SOFTWARE developers looking to create local-language solutions will benefit from global software giant Microsoft Corp’s plan to localise the Windows XP platform in Bahasa Malaysia.
Peter James Moore, chief technology officer for Microsoft Asia-Pacific & Greater China, said Language Interface Packs (LIPs) in Bahasa Malaysia can be developed based on a glossary that is built to support the basic operations of the computer.
These LIPs can then be used by local companies that want to develop applications in the Malay language, he said.
Although the primary aim of the programme is to help students and those in rural areas take better advantage of computers, Moore said the same platform can be used to develop specific applications, such as that for electronic-Government.
“(Aside from being used for licensed software you buy in a box from a store), a government agency or a third party may want to write an application to support a particular function of a department.
“Software developers can certainly take advantage of the localisation supported in Windows to make that application support the local language as well,” Moore told Business Times in Kuala Lumpur recently.
Its local arm, Microsoft (M) Sdn Bhd, had on September 6 sealed an alliance with Dewan Bahasa dan Pustaka to translate and localise the glossary for Microsoft Windows XP and later for Microsoft Office 2003.
Moore said Microsoft has committed US$100,000 (US$1 = RM3.80) for localising Bahasa Malaysia, and the five-week glossary building process for over 7,500 terms, should end sometime in mid-October.

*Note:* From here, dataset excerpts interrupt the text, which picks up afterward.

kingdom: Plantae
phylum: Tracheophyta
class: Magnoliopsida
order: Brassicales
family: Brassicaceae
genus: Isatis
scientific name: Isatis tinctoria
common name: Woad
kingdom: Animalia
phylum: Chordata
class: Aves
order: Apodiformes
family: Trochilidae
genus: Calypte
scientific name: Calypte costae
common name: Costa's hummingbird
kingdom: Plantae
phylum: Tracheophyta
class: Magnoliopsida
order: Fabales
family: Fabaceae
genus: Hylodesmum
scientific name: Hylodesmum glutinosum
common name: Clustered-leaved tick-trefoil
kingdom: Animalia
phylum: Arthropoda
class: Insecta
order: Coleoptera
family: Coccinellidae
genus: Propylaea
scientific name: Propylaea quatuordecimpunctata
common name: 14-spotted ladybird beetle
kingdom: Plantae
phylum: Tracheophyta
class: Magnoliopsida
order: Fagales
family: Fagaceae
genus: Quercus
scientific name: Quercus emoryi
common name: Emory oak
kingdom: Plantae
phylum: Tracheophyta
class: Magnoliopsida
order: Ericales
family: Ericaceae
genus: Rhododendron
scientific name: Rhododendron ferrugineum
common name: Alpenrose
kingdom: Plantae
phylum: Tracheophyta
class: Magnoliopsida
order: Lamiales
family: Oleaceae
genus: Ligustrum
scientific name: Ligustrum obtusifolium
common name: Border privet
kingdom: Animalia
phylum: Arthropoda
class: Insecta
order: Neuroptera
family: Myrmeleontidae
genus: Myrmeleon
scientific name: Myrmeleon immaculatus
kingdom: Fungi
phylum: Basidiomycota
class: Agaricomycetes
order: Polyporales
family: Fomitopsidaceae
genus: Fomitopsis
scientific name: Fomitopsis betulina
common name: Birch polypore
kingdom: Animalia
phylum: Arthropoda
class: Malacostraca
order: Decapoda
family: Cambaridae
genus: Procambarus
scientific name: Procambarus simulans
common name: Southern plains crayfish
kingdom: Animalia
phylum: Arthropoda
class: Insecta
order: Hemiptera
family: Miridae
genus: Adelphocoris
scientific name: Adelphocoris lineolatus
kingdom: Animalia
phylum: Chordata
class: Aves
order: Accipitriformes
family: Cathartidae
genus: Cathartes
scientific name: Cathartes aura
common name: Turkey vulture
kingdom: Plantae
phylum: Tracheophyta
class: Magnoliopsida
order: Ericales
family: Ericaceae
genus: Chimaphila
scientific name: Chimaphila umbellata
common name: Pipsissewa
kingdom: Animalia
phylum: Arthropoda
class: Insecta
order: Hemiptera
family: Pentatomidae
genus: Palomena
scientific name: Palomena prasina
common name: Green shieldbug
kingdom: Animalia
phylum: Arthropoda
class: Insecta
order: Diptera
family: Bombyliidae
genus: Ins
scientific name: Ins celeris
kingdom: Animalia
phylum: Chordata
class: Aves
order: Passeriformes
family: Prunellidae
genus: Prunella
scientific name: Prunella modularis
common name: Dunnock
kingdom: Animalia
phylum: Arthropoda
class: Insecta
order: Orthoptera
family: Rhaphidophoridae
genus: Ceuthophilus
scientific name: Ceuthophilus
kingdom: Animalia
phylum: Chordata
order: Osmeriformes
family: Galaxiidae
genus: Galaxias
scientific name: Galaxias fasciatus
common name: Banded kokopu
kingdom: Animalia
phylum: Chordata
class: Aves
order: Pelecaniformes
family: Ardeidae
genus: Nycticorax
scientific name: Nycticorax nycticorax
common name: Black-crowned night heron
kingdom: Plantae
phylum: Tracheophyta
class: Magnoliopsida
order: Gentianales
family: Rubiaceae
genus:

“We want to take this first step and check what Microsoft can do with computers to make the education experience richer. We will only then see what further opportunities that it introduces us.
“The first step is to provide support for the commands in the menu. Today, children are learning to use computers by knowing where the button is, they don’t know what the word is. I think it’s really important for education that the children would be able to use the computer in the language they are taught in,” he said.
He said Bahasa Malaysia is one of more than 40 languages around the world that Microsoft has identified for localisation of its Microsoft Windows XP and Microsoft Office 2003.
“We want to say Microsoft is a good application to build your software applications on because the menu is available in the Malay language. In the same way, if you are a software developer and you develop in Windows, you don’t have to worry about networking or printing or different computer devices you want to connect because they are all supported.
“We are looking to reach out to language groups beyond English, German, French and Spanish, to enable as many people as possible to use technology. Therefore, the local Microsoft subsidiaries have been chartered to work with the national language authorities to conduct the translation work.
“Malaysia is among the first in Asia Pacific to take this lead, resulting in glossary for Windows being translated into Bahasa Malaysia ahead of her neighbours,” Moore said.
A similar effort had been launched several months earlier in Thailand, while some 14 languages have been identified for localisation in India alone.
“While English is the main language of business today, we recognise that it is not the first language for a large majority of the world’s population,” Moore added.
Microsoft is also spending in excess of US$6.8 billion in research and development of all fields of computing in the area of developing a language platform than can support the proper use of the language, not just an inaccurate direct translation.
“We want to support the proper use of the language, where the platform has the capability of understanding the whole meaning of the sentence, how the words should be ordered, whether it should be singular or plural, whether it should have a question mark instead of an exclamation mark,” Moore added.